You should submit the R file (R script or Rmd-file) by the end of a midterm via this link.

General notes

Note 1: you can use either basic plotting functions in R or ggplot2 for creating graphs. If your graphs look pretty (accurate titles, labels, colors, etc), you can earn bonus 1-2 points for each problem: 1 for pretty basic graphs, 2 for ggplot2 ones.

Note 2: you can use either basic R functions for data handling or dplyr ones. If you use dplyr, you can get 1 extra point.

Data description

Data stored in survey01.csv contains the results of a survey organized at the bachelour programme on psychology. First year students were asked to provide some personal information (except name) and to participate in a small experiment. Participants had to evaluate the length of the interval and the size of the angle shown at the whiteboard. Then the absolute values of deviations from the correct answers (for length and angle) were recorded.

Variables:

Problem 1 (2 points)

  1. Load data using this link and save it as surv.
  2. Get descriptive statistics for all variables in a dataset. Choose one quantitative variable and interpret all the statistics for this variable.
  3. Delete rows that contain missing values and save changes to surv.

Problem 2 (3 points)

  1. Keep only those rows that correspond to students from Moscow and not from Moscow. Save changes to surv.

  2. Keep only those rows that correspond to students who specified their sex correctly (only 1 and 2, not 3 or 22). Save changes to surv.

  3. Exclude rows that correspond to students who claimed that the length of an interval and the angle provided equal 0. Save changes to surv.

Problem 3 (6 points)

  1. Create a histogram of height. Describe this distribution in words: say whether it is symmetric or not and if it is not symmetric, state whether it is right-skewed or left-skewed.

  2. Judging by this histogram, can we say that there are outliers in this sample of students? Explain your answer.

  3. Create a boxplot of length.
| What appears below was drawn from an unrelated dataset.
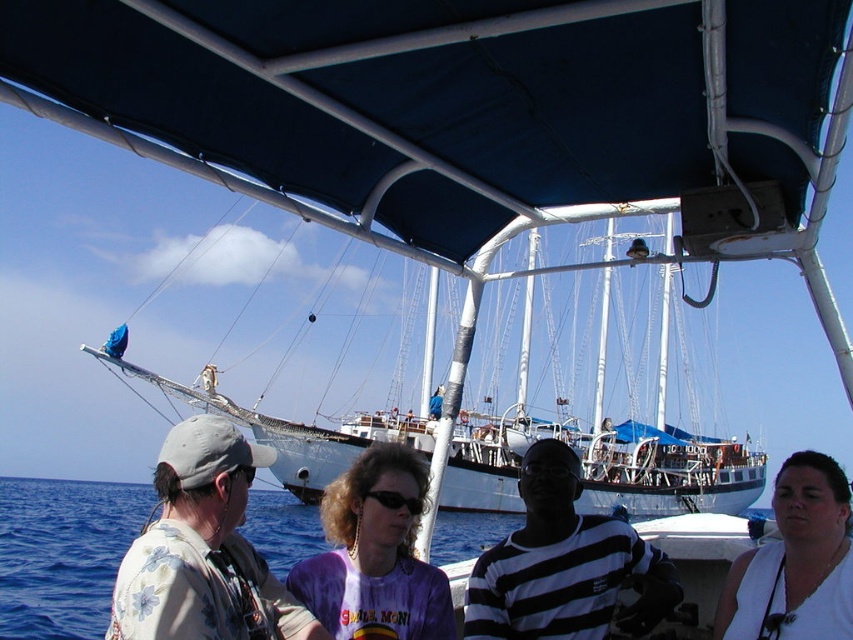
Consider the image. You are standing on the deck of the boat and want to know if the blue fabric canopy at upper center can provide shade for the floral shirt at left. Based on their sizes, is the canopy large enough to cover the shirt?

The blue fabric canopy at upper center has a larger size compared to the floral shirt at left, so yes, the canopy is large enough to provide shade for the floral shirt at left.

You are standing on the boat and want to take a photo of the black striped shirt at center without including the blue fabric canopy at upper center in the frame. Is this possible given their positions?

The blue fabric canopy at upper center is closer to the viewer than the black striped shirt at center, so it would block the view of the shirt. Therefore, it is not possible to take a photo of the black striped shirt at center without including the blue fabric canopy at upper center in the frame.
Are there outliers in data? If yes, are they ‘natural’ (really extreme values) or might have occured as a result of mistake?

Problem 4 (8 points)

Imagine that you are asked to check whether the deviation from the correct answer to the question about an interval length is different for students who chose R and for those who chose SPSS. You are going to perform formal hypothesis testing.

  1. Formulate the null hypothesis you are going to test. Write it as a comment.

  2. Choose a suitable test and perform it in R. Report the R code and the output.

  3. Make a statistical conclusion: decide whether your null hypothesis is rejected at the 5% statistical level. Write it as a comment.

  4. Make a substantial conclusion: decide whether deviation from the correct answer differs for R-users and SPSS-users. Write it as a comment.

Problem 5 (4 points)

  1. Calculate a 90% confidence interval for the mean value of length.

  2. Provide an interpretaion of a confidence interval. Calculate its length and report it. Write it as a comment.

Problem 6 (7 points)

  1. Create a scatterplot that will show the association between length and angle. Comment on the direction of association between variables and its strength. Write it as a comment.

  2. Which correlation coefficient seems to be suitable to measure the assosiation between length and angle? Choose an appropriate coefficient, calculate it and test its significance. Report the R code you used.

  3. Can you conclude that these two variables are associated? Explain you answer. Write it as a comment.

Problem 7 (5 points)

Imagine you have to check whether the soft prefered (R or SPSS) depends on the favourite subject at school.
Choose an appropriate test you should use to check this, perform it and make a statistical (reject/not reject) and a substantial conclusion (depends/not depends).